Where the word "APERTURE" occurs in a line of the data, return the whole line.

━━━━

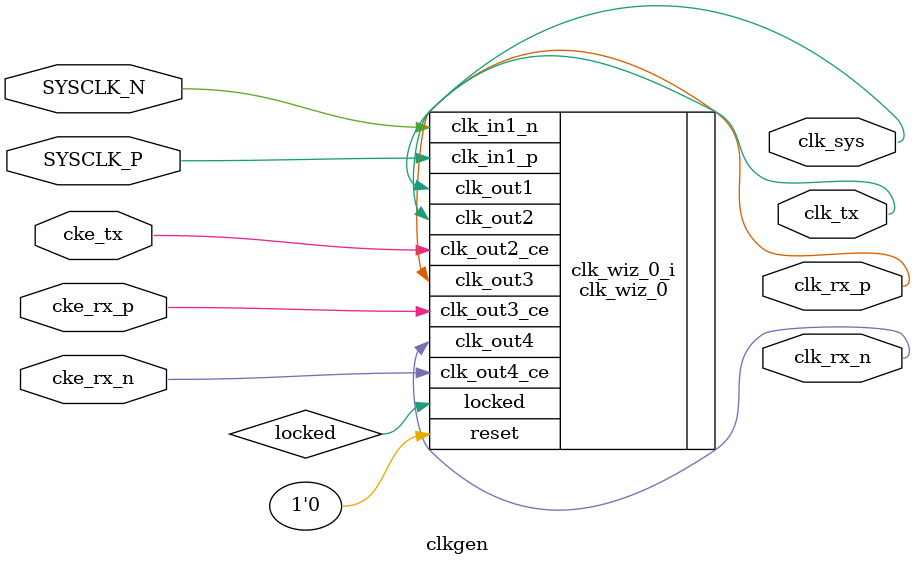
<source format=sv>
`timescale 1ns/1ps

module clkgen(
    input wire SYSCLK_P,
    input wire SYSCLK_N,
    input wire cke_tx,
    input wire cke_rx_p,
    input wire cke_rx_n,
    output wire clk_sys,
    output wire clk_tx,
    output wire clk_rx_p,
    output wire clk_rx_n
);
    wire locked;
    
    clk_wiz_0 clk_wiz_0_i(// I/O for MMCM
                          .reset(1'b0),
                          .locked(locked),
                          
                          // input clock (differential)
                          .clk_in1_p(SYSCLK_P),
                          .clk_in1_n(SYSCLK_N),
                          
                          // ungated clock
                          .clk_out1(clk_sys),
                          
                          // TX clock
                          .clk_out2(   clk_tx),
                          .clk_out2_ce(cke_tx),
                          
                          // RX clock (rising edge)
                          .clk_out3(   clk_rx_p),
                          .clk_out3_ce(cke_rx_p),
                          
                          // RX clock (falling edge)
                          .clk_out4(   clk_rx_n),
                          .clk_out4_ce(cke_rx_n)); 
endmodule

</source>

━━━━

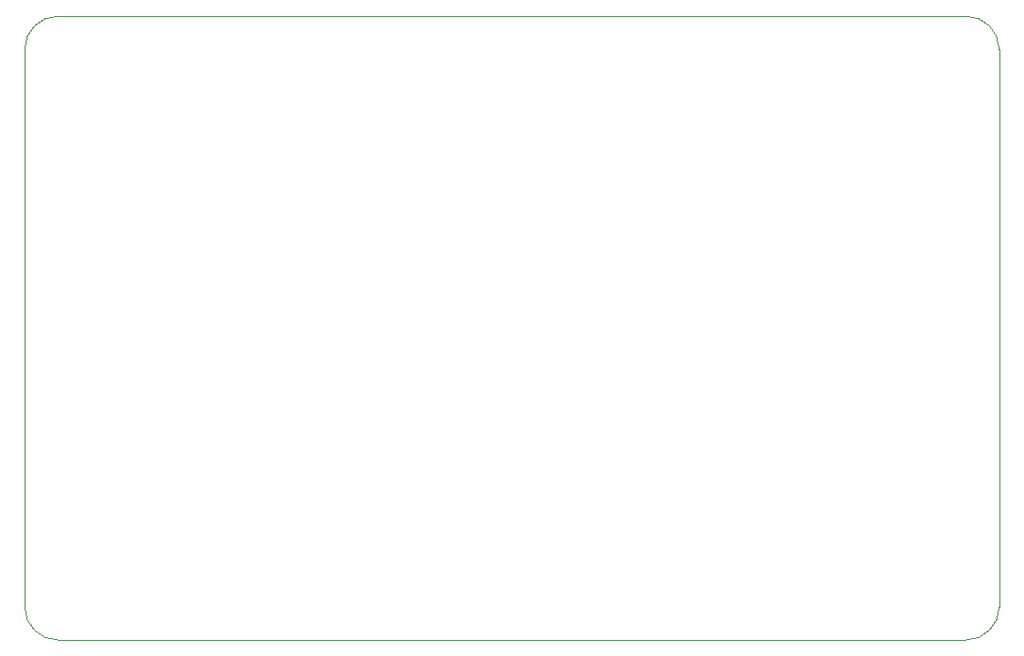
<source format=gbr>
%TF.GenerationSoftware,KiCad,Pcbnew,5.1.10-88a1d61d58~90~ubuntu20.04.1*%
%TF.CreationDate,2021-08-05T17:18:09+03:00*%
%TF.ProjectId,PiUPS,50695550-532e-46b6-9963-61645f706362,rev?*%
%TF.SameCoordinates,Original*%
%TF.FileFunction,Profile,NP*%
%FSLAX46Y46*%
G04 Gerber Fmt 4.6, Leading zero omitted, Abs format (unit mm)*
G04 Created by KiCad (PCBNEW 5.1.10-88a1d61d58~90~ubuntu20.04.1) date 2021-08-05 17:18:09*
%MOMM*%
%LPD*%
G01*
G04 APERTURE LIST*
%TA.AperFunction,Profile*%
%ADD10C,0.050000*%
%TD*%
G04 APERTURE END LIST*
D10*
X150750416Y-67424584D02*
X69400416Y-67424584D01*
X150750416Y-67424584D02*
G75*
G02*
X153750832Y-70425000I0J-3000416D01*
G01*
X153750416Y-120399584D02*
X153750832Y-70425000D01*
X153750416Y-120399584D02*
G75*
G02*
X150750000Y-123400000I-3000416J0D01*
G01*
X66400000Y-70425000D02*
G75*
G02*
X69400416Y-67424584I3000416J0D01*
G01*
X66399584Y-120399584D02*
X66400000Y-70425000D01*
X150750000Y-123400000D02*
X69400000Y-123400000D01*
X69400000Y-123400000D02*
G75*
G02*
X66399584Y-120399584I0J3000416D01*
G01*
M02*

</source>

━━━━

■ **Answer to this exercise**:
G04 APERTURE LIST*
G04 APERTURE END LIST*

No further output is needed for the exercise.